Effect of pain on sport activity performance. Less hindrance by pain during sport activity performance was reported by 100% of the athletes in the A Group, 72.7% in the SA Group, and 35.3% in the S Group. The affect of pain on activity significantly decreased from Intake to Follow-up 1 to Follow-up 2, but the amount of decrease was different for each Group (F(2,37)=8.9, p<.05). While the A group showed the greatest improvement, there were not significant differences between the treatment groups (A vs. S, p=.69; A vs. SA, p=.19).
Effect of pain after sport activity. Less hindrance by pain after sport activity was reported by 91.7% of the athletes in the A Group, 72.7% in the SA Group, and 47.1% in the S Group. The affect of pain after sports activities significantly decreased from Intake to Follow-up 1 to Follow-up 2, but the amount of decrease was different for each Group (F(2,37)=5.0, p<.05). Athletes in the A group reported the least hindrance by pain, but there was no statistically significant difference between the treatment groups (A vs. S, p=.16; A vs. SA, p=.23).

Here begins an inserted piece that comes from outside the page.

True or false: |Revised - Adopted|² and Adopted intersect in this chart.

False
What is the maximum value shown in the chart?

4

Effectiveness of treatment on pain. All athletes reported an increase in effectiveness of the treatment from Follow-up 1 to Follow-up 2, regardless of which Treatment Group they were in (F(1,37)=10.6, p<.05). However, athletes in the A Group reported significantly more improvement than those in the S Group (p<.05). While athletes in the A group reported the highest levels of effectiveness, there was no statistical difference between the S and the AS groups. Reduced effectiveness of treatment was reported by 16.7% of the athletes of the A group, 45.5% of the AS group, and 23.5% of the S group. Increased effectiveness of treatment was reported by 72.5% of the athletes of the A group, 54.5% (N=11) of the AS group, and 46.5% of the S group.

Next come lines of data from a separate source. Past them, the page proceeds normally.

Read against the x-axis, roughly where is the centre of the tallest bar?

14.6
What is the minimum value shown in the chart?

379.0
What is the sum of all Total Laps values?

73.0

Dosage of anti-inflammatory medications (milligrams per tablet & amount taken per day). Medications reported by all treatment groups included Ibuprofen, Advil, Naproxen, Aleve, and Others. Over the course of the study, athletes in the AS (F(2,17)=15.7, p<.05) and A (F(2,17)=13.1, p<.05) Treatment Groups took significantly fewer tablets compared to athletes in the S Group. The number of tablets taken by athletes in the AS and A Groups declined over time while the amount taken by participants in the S Group remained the same (F(4,32)=3.5, p<.05). Dosage decreased for 80% of the athletes in the A group, 60% in the AS group, and 0% in the S group.

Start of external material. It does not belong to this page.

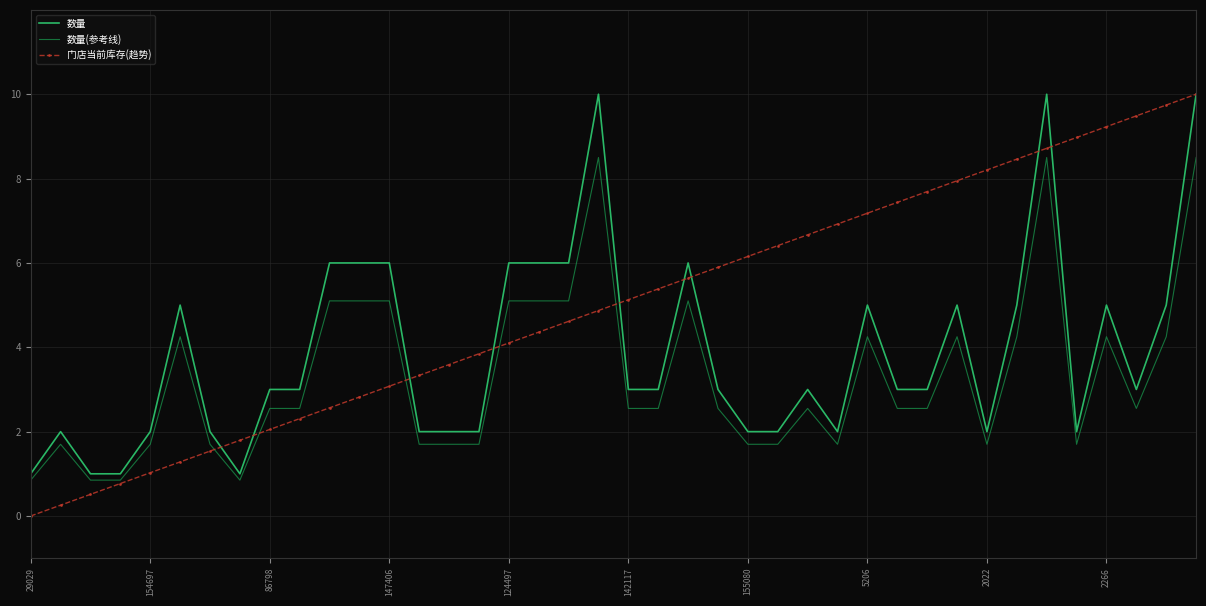

What is the average value of the 门店当前库存(趋势) series?

5.0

Acupuncture appears to be an effective modality for relieving pain associated with tibial stress syndrome (shin splints) and for reducing reliance on anti-inflammatory medication. Athletes in the Acupuncture and Combined Groups received the most pain relief, were least hindered by pain during sporting and non-sporting activities, and felt that the treatments were effective. The perception of pain, pain relief, and effectiveness was generally unchanged for athletes in the traditional Sports Medicine Group. Anti-inflammatory medication use decreased over the duration of the study in the Acupuncture and Combined Treatment groups. Due to the small population involved in this study, the results show only preliminary tendencies. A larger pool of people would need to be analyzed in order conclude validity. The use of Sports Medicine modalities alone has successfully cured thousands of athletes with this syndrome and is used as a primary treatment source in western based clinics. However, this study does indicate enough statistically significant evidence to view the use of acupuncture as a viable treatment source.